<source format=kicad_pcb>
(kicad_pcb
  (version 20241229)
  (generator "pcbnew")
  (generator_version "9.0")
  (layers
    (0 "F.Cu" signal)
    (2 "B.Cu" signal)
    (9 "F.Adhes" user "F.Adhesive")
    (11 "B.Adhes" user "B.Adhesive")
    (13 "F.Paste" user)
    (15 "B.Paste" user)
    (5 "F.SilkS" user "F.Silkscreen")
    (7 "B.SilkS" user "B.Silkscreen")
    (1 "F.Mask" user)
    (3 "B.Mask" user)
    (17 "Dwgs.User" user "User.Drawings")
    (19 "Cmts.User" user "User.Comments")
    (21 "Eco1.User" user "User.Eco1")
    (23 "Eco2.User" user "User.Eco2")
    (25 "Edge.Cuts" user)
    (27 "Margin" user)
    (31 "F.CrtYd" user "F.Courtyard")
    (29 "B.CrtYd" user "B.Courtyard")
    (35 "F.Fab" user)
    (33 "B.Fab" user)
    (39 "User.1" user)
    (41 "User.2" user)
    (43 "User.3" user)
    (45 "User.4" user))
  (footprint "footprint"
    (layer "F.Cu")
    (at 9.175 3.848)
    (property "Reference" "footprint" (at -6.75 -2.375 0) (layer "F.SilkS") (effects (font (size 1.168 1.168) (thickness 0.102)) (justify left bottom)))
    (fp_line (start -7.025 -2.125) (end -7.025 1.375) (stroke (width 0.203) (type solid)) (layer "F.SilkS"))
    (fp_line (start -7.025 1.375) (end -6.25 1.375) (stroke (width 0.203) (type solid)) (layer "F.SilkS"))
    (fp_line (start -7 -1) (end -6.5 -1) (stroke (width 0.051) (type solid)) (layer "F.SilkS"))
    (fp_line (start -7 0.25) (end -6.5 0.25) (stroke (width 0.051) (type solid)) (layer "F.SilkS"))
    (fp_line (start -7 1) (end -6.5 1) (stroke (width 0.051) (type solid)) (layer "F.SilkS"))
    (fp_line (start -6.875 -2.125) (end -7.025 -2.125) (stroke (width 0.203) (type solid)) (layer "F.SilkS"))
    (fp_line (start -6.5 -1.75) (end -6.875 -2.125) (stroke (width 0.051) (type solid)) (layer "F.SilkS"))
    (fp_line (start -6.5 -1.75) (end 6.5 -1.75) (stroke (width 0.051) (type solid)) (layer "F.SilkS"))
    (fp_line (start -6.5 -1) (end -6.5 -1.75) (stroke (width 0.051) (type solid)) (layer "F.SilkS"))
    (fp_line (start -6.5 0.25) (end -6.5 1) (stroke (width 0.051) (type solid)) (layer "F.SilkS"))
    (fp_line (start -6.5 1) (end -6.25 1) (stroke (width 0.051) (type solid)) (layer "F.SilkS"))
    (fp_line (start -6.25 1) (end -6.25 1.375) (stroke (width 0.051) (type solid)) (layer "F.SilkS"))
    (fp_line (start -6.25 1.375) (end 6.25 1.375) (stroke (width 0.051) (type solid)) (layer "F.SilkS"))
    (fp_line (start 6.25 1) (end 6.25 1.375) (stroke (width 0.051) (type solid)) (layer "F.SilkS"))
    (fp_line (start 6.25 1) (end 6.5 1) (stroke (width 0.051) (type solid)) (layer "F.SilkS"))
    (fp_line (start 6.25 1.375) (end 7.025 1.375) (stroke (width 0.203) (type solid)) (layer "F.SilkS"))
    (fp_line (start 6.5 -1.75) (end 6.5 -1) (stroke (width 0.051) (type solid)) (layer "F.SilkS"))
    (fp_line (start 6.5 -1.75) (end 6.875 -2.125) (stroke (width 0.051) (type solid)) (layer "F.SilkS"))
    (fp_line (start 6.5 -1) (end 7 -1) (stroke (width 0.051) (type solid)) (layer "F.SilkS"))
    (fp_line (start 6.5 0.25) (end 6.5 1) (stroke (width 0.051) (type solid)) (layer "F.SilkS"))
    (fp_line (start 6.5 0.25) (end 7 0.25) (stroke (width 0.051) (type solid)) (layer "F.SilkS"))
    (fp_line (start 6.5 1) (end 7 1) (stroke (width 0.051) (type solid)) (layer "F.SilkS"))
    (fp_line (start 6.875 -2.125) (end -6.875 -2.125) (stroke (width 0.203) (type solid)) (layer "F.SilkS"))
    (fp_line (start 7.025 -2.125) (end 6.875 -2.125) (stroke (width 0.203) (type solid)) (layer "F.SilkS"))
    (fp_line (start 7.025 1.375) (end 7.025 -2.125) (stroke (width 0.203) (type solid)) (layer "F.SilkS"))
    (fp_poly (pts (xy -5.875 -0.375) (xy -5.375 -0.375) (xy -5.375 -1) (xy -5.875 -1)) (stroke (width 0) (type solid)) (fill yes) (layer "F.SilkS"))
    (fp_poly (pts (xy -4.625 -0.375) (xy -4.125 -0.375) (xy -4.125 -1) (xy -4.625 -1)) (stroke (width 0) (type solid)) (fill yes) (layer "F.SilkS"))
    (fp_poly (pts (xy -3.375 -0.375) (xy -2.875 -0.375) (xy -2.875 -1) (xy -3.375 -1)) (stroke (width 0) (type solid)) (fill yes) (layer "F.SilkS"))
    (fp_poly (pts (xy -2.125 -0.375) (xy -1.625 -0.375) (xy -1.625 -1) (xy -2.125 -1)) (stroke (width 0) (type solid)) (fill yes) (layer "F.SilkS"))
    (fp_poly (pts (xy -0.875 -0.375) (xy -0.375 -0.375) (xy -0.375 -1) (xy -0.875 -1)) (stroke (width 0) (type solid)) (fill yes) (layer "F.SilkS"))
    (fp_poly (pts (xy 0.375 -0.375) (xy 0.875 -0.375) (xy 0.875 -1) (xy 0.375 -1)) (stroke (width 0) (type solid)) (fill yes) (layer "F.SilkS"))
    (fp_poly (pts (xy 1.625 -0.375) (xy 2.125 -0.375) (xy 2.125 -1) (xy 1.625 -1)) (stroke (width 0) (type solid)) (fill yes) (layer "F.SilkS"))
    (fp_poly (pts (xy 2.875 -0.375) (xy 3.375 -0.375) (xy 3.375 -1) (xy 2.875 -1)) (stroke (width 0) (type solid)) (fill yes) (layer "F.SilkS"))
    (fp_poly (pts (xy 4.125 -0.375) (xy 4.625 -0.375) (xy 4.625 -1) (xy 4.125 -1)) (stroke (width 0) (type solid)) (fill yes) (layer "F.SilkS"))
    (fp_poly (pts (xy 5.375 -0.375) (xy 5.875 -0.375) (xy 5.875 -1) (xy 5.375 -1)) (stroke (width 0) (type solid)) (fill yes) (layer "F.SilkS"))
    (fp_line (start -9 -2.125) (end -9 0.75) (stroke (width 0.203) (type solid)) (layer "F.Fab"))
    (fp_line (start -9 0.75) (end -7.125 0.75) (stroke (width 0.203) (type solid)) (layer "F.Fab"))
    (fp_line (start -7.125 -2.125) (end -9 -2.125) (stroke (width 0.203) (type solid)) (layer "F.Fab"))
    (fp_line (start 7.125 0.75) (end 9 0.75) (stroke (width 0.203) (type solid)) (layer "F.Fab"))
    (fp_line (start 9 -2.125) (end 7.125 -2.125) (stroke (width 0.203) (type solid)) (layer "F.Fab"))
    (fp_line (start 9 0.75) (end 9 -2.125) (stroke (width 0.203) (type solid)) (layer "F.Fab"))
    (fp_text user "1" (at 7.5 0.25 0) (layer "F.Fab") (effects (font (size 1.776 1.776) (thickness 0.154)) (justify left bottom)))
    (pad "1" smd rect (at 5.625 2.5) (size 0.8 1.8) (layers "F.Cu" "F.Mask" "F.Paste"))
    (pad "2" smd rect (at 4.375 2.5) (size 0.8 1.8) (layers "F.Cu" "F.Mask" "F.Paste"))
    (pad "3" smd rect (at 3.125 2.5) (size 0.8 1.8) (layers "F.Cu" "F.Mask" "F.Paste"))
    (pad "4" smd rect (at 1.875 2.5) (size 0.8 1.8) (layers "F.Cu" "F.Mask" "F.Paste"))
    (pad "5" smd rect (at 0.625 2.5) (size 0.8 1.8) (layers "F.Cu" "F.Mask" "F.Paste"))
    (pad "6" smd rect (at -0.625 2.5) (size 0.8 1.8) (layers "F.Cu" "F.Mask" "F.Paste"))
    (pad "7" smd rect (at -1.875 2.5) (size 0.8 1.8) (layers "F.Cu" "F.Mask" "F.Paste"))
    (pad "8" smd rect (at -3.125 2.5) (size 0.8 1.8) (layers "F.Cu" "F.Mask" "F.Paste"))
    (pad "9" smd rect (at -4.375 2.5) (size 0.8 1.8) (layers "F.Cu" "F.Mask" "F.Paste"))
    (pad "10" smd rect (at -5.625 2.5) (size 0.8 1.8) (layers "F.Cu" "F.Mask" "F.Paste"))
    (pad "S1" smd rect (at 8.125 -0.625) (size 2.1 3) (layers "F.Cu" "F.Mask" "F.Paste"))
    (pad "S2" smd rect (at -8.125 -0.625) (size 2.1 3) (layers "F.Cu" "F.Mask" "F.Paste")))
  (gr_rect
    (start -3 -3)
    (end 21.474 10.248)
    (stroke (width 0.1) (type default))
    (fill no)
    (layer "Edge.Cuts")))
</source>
-*-
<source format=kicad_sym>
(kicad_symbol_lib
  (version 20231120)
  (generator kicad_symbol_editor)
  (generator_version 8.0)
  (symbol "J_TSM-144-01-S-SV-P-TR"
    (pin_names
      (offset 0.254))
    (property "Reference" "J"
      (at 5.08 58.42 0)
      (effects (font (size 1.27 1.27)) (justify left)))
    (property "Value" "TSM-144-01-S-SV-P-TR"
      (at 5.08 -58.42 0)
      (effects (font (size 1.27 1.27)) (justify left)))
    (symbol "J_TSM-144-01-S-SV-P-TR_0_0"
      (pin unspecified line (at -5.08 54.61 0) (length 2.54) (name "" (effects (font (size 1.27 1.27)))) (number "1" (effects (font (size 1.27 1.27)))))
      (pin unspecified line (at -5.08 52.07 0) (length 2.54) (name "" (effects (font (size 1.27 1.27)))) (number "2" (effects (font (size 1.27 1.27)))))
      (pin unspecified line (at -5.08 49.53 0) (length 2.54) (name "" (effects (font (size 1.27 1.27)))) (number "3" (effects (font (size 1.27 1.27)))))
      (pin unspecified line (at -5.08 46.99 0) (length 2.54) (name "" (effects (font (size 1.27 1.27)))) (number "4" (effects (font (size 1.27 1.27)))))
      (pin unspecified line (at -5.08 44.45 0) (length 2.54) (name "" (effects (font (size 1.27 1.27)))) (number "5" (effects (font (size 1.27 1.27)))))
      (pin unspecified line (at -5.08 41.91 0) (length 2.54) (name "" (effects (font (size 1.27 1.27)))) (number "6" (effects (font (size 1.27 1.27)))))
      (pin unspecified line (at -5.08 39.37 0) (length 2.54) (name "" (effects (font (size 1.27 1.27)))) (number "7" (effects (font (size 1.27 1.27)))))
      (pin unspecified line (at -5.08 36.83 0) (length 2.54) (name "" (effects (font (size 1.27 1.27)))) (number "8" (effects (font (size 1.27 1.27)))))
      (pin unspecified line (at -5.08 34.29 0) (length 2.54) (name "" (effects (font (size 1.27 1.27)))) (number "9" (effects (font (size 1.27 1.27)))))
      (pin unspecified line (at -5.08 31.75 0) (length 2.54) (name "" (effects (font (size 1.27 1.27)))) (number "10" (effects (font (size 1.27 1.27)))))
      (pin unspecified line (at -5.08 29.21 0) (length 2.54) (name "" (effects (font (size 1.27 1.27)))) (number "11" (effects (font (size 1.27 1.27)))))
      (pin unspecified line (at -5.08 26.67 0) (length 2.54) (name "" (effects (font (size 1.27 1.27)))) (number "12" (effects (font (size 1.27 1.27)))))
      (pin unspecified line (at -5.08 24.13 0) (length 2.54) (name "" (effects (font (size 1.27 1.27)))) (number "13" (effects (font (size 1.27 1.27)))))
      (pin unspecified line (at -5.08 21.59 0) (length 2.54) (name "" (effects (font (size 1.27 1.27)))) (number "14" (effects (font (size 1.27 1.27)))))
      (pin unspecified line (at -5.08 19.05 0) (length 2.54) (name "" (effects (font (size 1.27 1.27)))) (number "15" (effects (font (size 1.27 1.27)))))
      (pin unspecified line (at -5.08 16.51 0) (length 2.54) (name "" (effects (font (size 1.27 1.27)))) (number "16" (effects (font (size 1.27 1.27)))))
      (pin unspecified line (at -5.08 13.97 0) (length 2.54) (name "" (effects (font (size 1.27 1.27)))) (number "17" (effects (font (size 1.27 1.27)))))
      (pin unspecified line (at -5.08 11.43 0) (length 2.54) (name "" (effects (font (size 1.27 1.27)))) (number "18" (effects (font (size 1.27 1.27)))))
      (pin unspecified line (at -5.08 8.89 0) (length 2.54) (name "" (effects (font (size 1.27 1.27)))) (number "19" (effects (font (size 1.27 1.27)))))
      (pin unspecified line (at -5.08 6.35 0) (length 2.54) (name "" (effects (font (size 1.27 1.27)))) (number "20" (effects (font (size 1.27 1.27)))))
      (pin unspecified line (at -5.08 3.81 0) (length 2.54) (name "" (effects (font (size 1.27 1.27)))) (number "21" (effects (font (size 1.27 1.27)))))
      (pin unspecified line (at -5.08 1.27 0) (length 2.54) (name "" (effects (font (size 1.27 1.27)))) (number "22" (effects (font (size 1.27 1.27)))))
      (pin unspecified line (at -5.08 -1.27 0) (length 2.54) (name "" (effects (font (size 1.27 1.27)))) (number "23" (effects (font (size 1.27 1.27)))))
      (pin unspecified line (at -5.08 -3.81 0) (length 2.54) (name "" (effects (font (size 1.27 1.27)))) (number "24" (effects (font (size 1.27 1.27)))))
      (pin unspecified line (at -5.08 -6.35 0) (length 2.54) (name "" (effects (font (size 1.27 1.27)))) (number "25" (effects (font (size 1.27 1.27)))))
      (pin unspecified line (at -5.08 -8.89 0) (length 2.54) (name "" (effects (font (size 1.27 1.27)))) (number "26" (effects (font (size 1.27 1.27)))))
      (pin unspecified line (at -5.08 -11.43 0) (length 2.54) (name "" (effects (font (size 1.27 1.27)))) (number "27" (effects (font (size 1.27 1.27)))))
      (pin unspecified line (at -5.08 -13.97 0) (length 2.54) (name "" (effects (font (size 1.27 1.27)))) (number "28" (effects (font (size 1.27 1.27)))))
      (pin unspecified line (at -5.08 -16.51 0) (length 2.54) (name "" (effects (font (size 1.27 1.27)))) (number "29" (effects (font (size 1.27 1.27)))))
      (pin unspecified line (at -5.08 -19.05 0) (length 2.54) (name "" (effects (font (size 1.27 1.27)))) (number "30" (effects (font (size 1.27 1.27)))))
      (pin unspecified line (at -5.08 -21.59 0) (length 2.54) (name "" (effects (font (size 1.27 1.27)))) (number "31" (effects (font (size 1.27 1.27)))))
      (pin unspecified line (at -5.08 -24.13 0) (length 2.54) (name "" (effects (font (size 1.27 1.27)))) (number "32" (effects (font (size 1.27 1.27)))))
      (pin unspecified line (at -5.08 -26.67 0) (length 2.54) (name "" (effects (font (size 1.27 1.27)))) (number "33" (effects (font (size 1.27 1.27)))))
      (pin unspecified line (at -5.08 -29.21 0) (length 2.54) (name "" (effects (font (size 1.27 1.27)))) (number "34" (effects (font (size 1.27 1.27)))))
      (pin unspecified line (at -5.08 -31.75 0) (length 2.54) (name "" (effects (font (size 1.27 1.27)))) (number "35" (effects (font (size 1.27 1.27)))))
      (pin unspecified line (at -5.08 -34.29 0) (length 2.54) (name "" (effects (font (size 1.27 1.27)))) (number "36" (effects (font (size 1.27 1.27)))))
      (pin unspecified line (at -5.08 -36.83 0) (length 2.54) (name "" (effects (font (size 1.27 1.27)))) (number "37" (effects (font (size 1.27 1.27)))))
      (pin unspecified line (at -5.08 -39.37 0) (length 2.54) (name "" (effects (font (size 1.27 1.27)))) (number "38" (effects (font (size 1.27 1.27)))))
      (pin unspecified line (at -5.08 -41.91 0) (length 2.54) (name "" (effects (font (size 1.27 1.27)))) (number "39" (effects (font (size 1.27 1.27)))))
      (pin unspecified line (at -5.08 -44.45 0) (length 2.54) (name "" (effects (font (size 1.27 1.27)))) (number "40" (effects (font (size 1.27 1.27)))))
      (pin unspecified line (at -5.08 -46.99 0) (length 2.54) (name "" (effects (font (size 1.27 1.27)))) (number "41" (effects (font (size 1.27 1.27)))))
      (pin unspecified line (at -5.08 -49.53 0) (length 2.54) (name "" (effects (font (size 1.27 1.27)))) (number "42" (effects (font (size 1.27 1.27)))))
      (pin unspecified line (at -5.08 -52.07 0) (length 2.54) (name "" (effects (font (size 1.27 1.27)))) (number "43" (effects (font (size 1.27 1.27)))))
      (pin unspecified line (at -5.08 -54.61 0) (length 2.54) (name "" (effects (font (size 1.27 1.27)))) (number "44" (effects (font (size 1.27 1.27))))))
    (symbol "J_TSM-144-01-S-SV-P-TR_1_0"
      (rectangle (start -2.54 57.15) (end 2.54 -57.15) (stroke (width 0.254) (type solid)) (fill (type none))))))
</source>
-*-
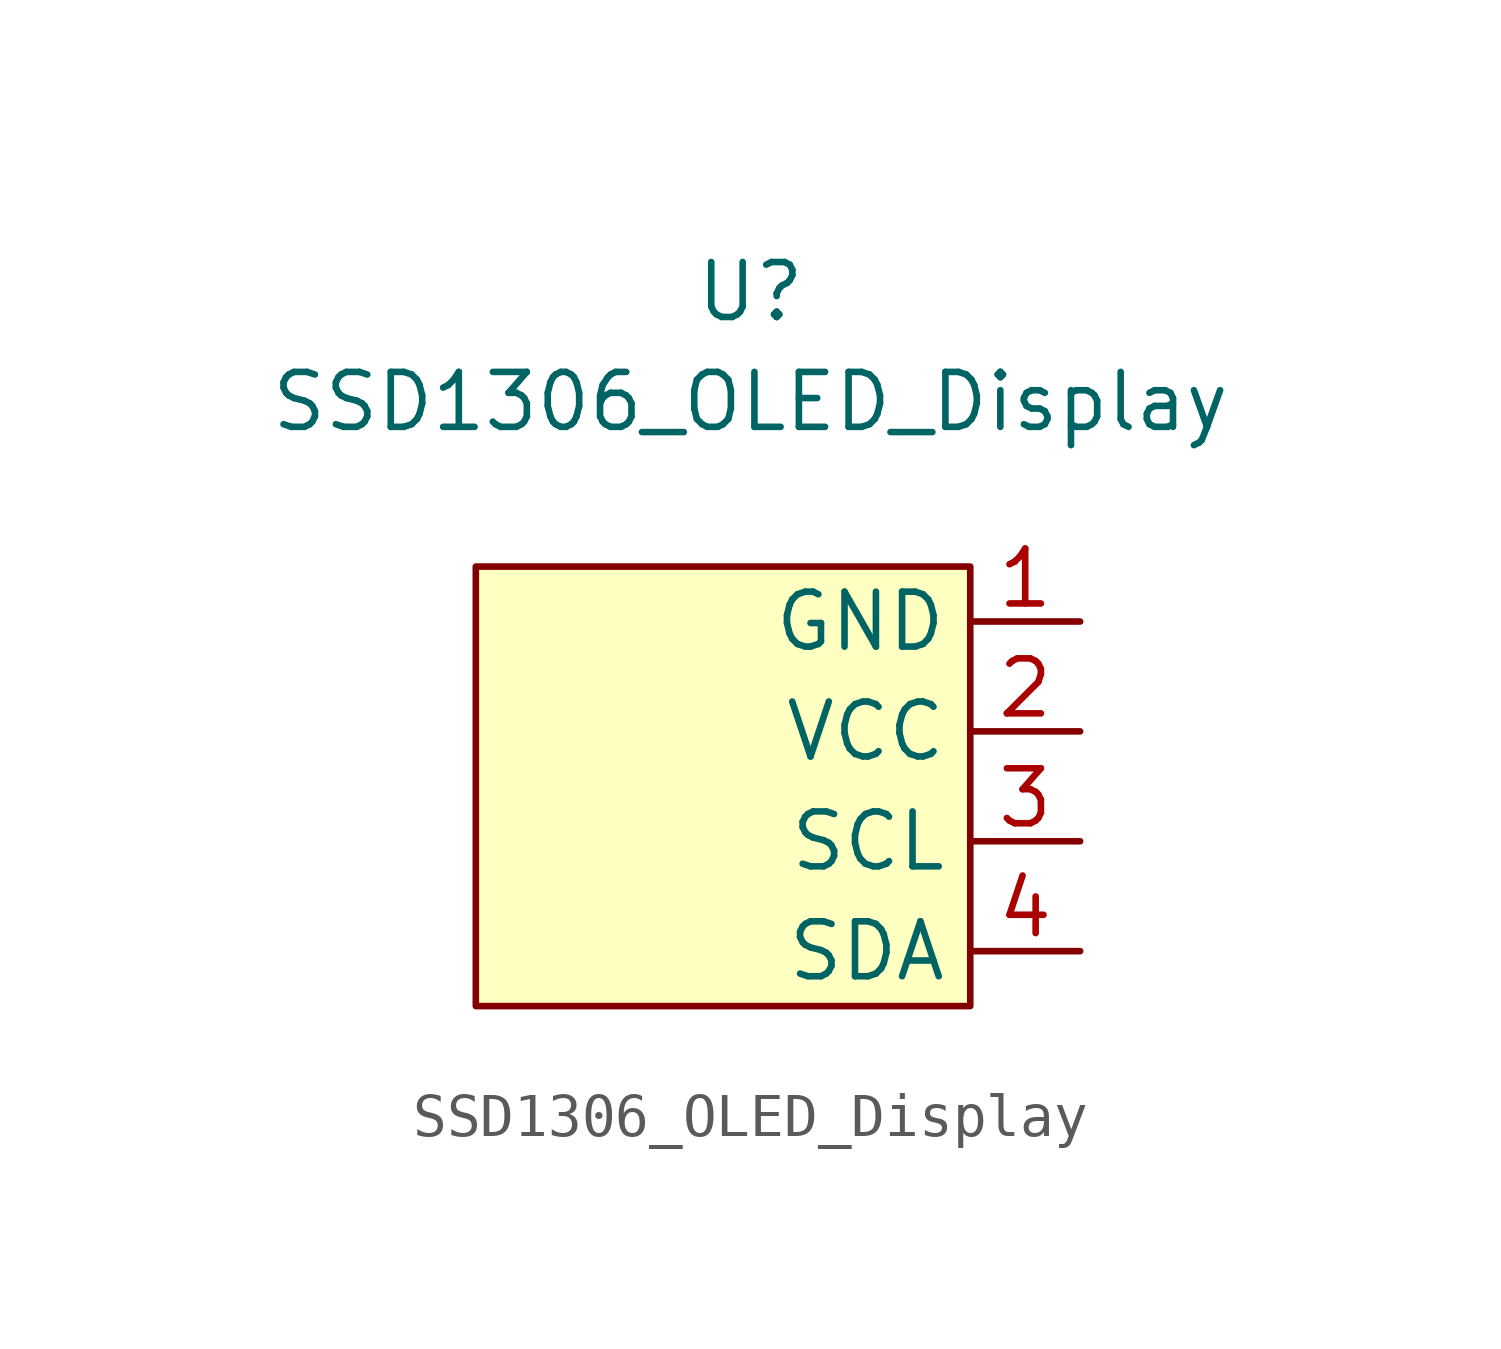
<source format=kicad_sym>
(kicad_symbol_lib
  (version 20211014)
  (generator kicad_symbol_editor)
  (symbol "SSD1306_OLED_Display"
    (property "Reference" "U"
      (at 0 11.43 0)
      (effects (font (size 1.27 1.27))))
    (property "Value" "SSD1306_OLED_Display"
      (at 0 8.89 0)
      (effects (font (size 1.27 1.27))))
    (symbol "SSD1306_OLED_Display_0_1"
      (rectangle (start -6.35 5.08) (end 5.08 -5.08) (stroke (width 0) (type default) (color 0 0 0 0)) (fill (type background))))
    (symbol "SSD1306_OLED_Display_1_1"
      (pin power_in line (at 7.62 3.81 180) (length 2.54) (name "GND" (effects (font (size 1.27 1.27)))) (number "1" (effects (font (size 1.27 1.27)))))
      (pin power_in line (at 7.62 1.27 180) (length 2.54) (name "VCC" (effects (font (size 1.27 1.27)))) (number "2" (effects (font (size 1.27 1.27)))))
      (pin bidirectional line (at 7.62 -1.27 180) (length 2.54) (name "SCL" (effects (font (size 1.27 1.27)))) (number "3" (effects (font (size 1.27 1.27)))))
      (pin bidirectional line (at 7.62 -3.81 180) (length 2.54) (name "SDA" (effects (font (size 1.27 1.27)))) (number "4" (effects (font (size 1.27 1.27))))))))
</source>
-*-
Problem statement: Where a line in the records above contains the word "Courtyard", include it in the count; state the total and nothing more.

Answer area: 2